- Theatrical release poster
- Directed by: Martín Cuervo
- Screenplay by: Guillem Clua
- Based on: Al damunt dels nostres cants by Guillem Clua
- Produced by: Eduardo Campoy; Adolfo Blanco; Raúl Berdonés; Pablo Jimeno;
- Starring: Imanol Arias; Miquel Fernández; Aitor Luna; Ana Fernández; Antón Lofer;
- Cinematography: Pablo Bürmann
- Edited by: Lucía Palicio
- Music by: Iván Valdés
- Production companies: Secuoya Studios; Álamo Producciones Audiovisuales; A Contracorriente Films;
- Distributed by: A Contracorriente Films
- Release dates: 7 March 2024 (Málaga); 14 June 2024 (Spain);
- Country: Spain
- Language: Spanish

= La bandera =

La bandera is a 2024 Spanish comedy-drama film directed by Martín Cuervo from a screenplay by Guillem Clua based on Clua's play Al damunt dels nostres cants.

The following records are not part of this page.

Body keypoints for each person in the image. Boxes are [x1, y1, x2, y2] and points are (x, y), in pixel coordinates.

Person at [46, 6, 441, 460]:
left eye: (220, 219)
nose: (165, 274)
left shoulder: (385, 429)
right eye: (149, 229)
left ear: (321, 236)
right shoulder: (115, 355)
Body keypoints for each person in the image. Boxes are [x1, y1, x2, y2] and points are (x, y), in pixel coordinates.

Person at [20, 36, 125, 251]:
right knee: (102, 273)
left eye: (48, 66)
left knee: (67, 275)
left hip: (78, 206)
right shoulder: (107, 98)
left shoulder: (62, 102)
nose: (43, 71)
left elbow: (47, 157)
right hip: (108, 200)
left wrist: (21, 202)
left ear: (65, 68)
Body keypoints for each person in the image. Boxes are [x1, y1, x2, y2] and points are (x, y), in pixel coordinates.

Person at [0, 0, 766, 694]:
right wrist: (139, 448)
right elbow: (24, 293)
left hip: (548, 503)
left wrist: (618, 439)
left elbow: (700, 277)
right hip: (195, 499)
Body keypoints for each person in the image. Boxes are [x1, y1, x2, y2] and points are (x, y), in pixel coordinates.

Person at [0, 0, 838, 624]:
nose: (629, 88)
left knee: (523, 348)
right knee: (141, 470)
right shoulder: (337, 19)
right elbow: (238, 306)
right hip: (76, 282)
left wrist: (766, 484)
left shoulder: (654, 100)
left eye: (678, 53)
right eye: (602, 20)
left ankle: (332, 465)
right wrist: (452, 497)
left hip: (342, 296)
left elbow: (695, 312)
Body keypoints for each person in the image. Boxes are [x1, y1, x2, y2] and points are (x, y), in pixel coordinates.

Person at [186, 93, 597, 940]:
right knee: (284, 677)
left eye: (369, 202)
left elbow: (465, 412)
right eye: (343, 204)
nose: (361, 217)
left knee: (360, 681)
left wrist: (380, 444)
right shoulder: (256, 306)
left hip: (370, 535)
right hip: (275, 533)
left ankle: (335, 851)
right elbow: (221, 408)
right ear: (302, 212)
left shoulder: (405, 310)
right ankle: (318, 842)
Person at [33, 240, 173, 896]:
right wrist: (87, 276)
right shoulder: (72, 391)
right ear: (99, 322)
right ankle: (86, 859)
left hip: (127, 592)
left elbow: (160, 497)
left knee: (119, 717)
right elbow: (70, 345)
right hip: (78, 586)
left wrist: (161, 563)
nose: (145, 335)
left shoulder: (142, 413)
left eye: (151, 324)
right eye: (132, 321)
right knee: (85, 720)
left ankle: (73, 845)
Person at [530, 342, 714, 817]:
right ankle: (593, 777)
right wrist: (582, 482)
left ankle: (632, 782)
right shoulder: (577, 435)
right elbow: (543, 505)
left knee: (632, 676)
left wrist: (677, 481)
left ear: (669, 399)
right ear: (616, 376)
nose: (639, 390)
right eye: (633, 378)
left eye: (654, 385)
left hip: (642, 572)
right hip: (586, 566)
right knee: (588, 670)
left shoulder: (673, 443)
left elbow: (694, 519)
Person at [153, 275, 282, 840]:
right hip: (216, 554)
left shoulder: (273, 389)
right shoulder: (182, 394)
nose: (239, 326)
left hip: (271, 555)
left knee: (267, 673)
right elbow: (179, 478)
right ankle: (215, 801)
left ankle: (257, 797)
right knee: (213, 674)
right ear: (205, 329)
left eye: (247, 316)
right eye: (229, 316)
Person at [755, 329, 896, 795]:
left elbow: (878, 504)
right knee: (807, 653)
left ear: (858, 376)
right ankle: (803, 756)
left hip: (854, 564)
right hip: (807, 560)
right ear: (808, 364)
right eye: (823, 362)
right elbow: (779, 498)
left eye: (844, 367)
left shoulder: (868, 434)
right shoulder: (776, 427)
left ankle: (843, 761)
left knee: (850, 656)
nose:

It stars Imanol Arias, Ana Fernández, Miquel Fernández, and Aitor Luna.

== Plot ==
Aging Tomás (accompanied by biographer Lina) summons his two children Jesús and Antonio, who vie for the hypothetical inheritance. As the siblings find out a huge flag erected on the garden, family strife ensues.

== Production ==
The project was originally set to be directed by Guillermo Ríos, but Hugo Martín Cuervo eventually took over direction duties. The film is a Secuoya Studios, Álamo Producciones Audiovisuales, and A Contracorriente Films production. It was shot in Tenerife.

== Release ==
The film was presented in a non-competitive slot of the 27th Málaga Film Festival on 7 March 2024. Distributed by A Contracorriente Films, it is scheduled to be released theatrically in Spain on 14 June 2024.

== Reception ==
Jordi Batlle Caminal of Fotogramas rated the film 3 out of 5 stars, highlighting the "brilliant" meanness in the dialogues as the best thing about the film, while negatively citing the non-credible and annoying sentimentality pertaining the denouement.

Nuria Vidal of Cinemanía rated the film 2 out of 5 stars, underscoring it to be a "very conventional theatrical comedy that [only] works because of the actors" in the verdict.